The novel MADS gene AaFLC3 is generated through exonization of intronic sequence
AaFLC3 is generated through exonization of intronic sequences. A substitution mutation (A→G) in AaFLC3 created a splicing acceptor site in the exon 2, followed by a new stop codon (TAA) (Fig. 5a). Exonization of intronic sequence, particularly those originating from repetitive sequences such as Alu or retrotransposable elements is found in human (Makalowski et al., 1994), rodent (Wang et al., 2005), dog (Wang & Kirkness, 2005) and many other vertebrates (Alekseyenko et al., 2007). Molecular mechanisms associated with exonization of intronic sequence have been well documented for the evolution of Alu elements inserted into intergenic region between two exons (Lev-Maor et al., 2003; Sorek et al., 2004). The overall occurrence of mutations in Alu elements is remarkably small and mostly concentrated in the 5′ and 3′ splice-site regions. Almost all exonized Alu elements in the human genome are alternatively spliced, and only a small fraction of transcripts contains new exons (Sorek et al., 2002). There is no evidence for the presence of transposable elements in AaFLC3. AaFLC3 was highly expressed in leaves of A. arenosa and allotetraploid Allo733 that was derived from hybridization between A. thaliana (Ler) and A. arenosa tetraploids (Comai et al., 2000; Wang et al., 2004).

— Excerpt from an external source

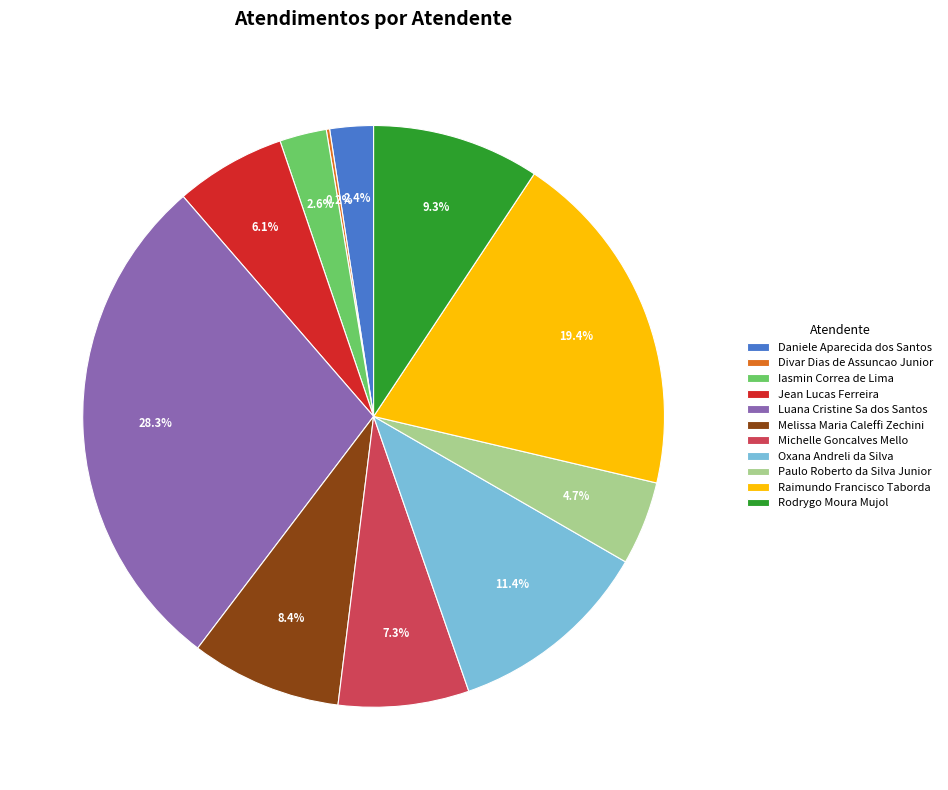

Does Iasmin Correa de Lima account for over 50% of the chart?

No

AaFLC3 is predicted to encode 90 amino acids as a MADS-box gene (Fig. 5b). The truncated AaFLC3 is a novel MADS-box gene without K-box domain. K-box is known to be responsible for protein–protein interaction during the formation of MADS box transcription factor complex (Kaufmann et al., 2005). The absence of K-domain may affect protein complex formation, compared with original FLC protein. FLC belongs to the type II MADS-box gene, which contains all four functional domains, the MADS box, the intervening domain, the K-box, and the C-terminus (Kaufmann et al., 2005). AaFLC3 resembles the type I MADS-box gene that contains only a MADS box and a C-terminal region. However, AaFLC3 contains one intron, which is different from typical type I MADS-box genes that do not have introns (De Bodt et al., 2003). It is likely that AaFLC3 belongs to a type II MADS-box protein but may function as a type I MADS-box protein. Expression of AaFLC3 in A. arenosa and allotetraploids suggests that AaFLC3 is functional. Whether AaFLC3 affects flowering time or plays a different role remains to be investigated. We suggest that AaFLC3 MADS-box gene encodes a transcription factor for growth and development. The generation and maintenance of AaFLC3 after segmental duplication in A. arenosa may also suggest that AaFLC3 affects growth and developmental patterns that are specific to A. arenosa.